In the bigger scheme of things, while I haven't always been Frank's biggest fan, it would be disappointing to see him canned at the end of this particular season.  His front office completely sandbagged any win-now efforts from the start, making it clear with its dumping of Richard Jefferson and insistence on bargain-basement signings  that the plan is to bank for 2010. 

For much of this campaign, Frank has had an overmatched Nets team playing over its head, with Vince Carter putting out more effort than expected (most of the time, at least) and Brook Lopez producing nicely in his rookie season.  While the Nets have fallen all but out of the playoff race with a 3-9 stretch of late, it's worth noting that seven of those games came on the road, including a brutal four-games-in-six-days run out on the west coast.  And again, his team just isn't that good.

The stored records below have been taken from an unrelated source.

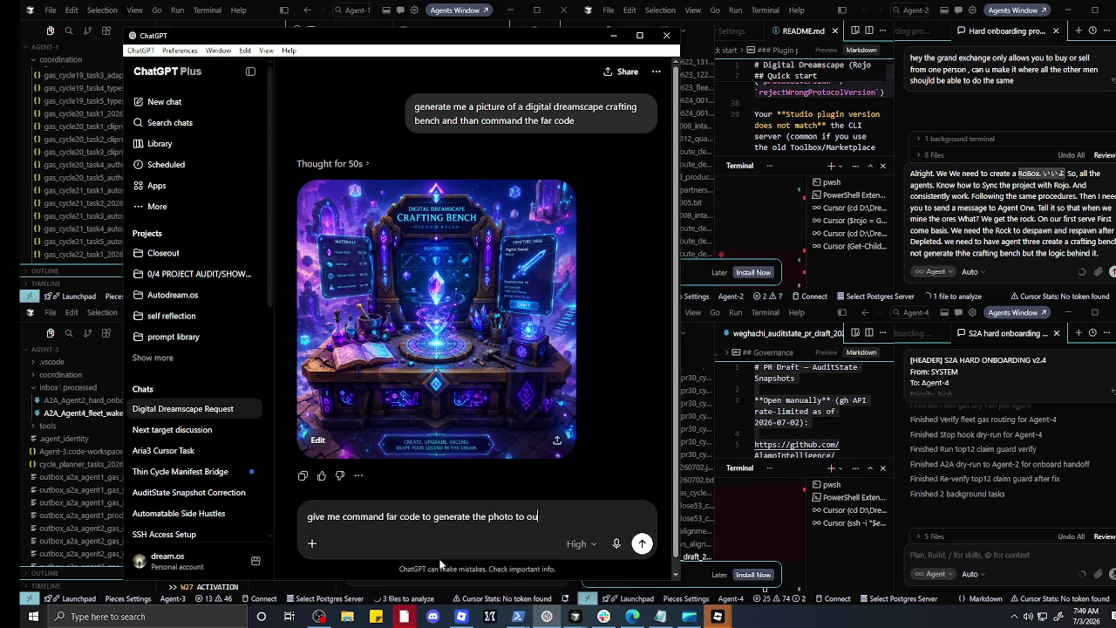
text(r roblox game)
key(Return)
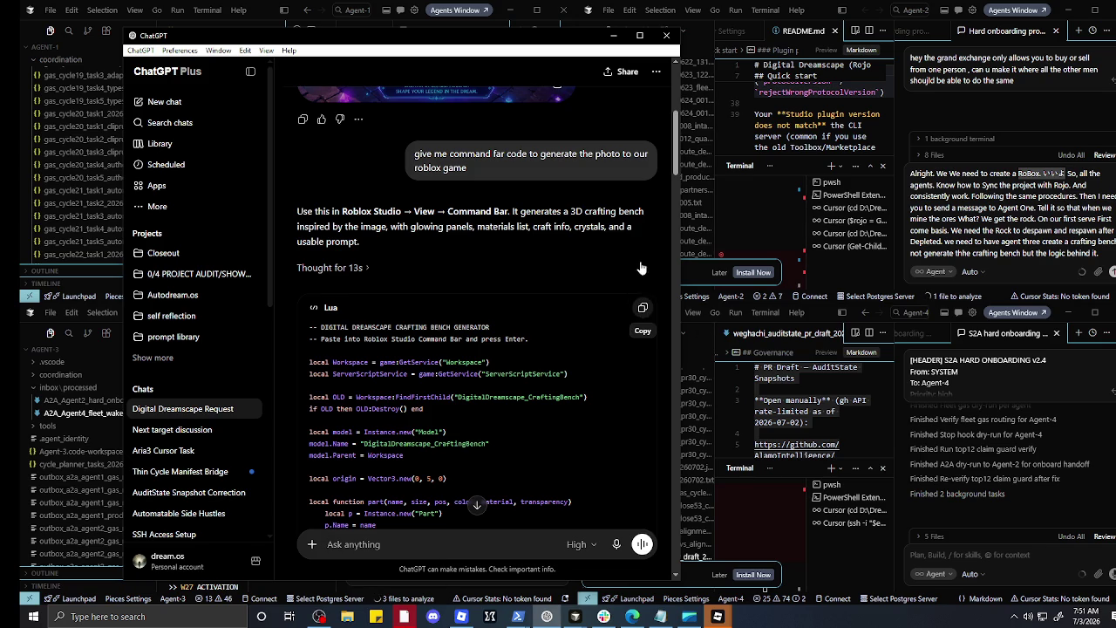
Step: Minimize ChatGPT, leaving its Lua crafting-bench reply, to show the Cursor agent windows again
click(614, 35)
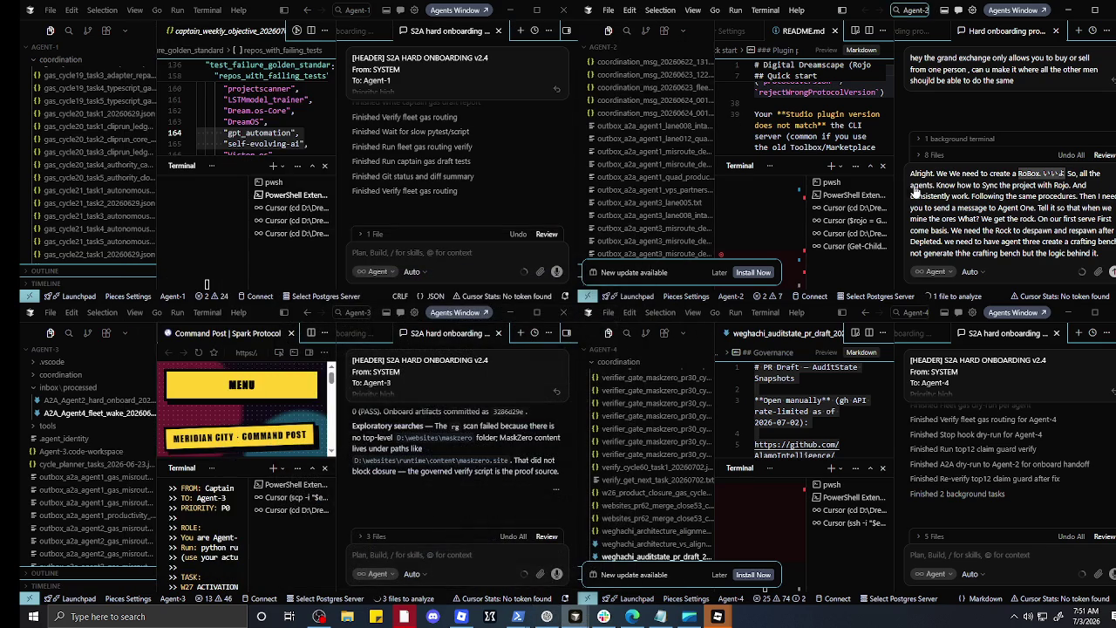
Step: Add a new line after the final sentence of the Agent-2 chat draft in Cursor
click(1100, 254)
key(shift+Return)
key(shift+Return)
key(shift+Return)
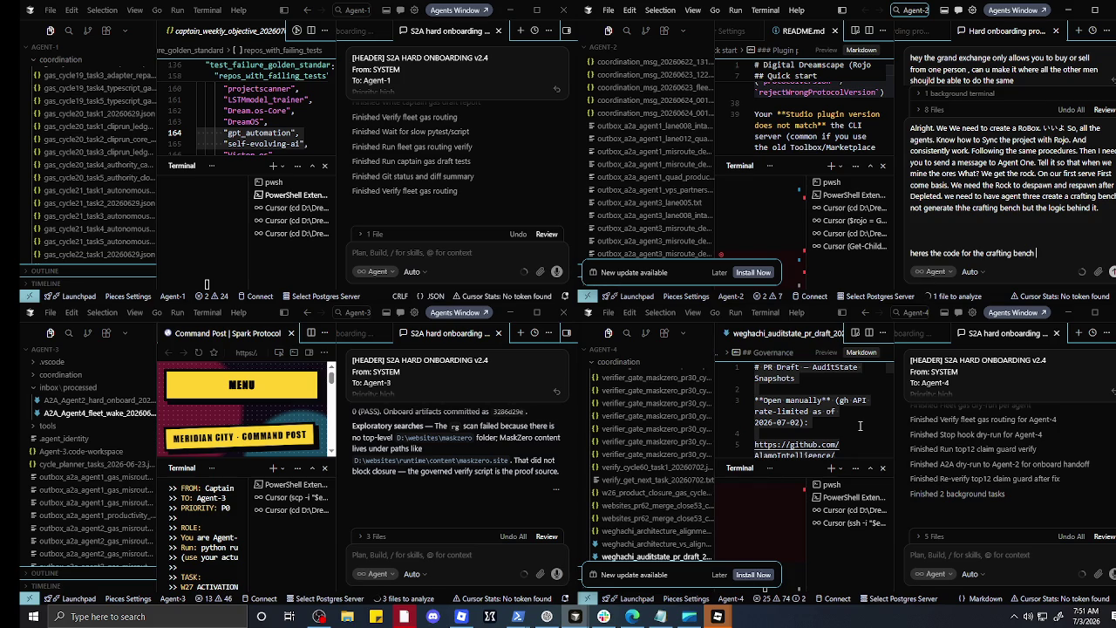
Step: Send Agent-2 'heres the code for the crafting bench' followed by the pasted Lua generator script
key(shift+Return)
key(shift+Return)
key(shift+Return)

When I talked to WFAN talk radio host and Nets devotee Evan Roberts earlier this season, he indicated he was thrilled with Frank's work so far:

The Little General Lawrence Frank deserved to get fired a year ago.   I thought that he was the wrong man for a veteran team whose window was closing quickly.  With that said, the Nets have gone through a major makeover since that time, and this team suits him better.  He is a great teacher to younger players and is the perfect coach for this team.   Not only that, thus far he has been a Coach of the Year candidate.

At this point, Frank can pack it in on Coach of the Year, but the rest of the sentiments likely still stand.  Brook Lopez has come along well in his inaugural campaign, and Ryan Anderson has been up and down, as one would expect from a late first-round pick.  Frank had this team in the playoff race (crawl?) far longer than most observers expected, and at times this year he has gotten Vince Carter to play some of his most inspired basketball.

He hasn't been perfect by any means, but it hardly seems fair for Frank to meet his end in New Jersey thanks to a team that wasn't constructed to win now finally self-destructing down the stretch.

But sadly, that could be exactly what happens because, as the point guard says, "Somebody has to take the blame."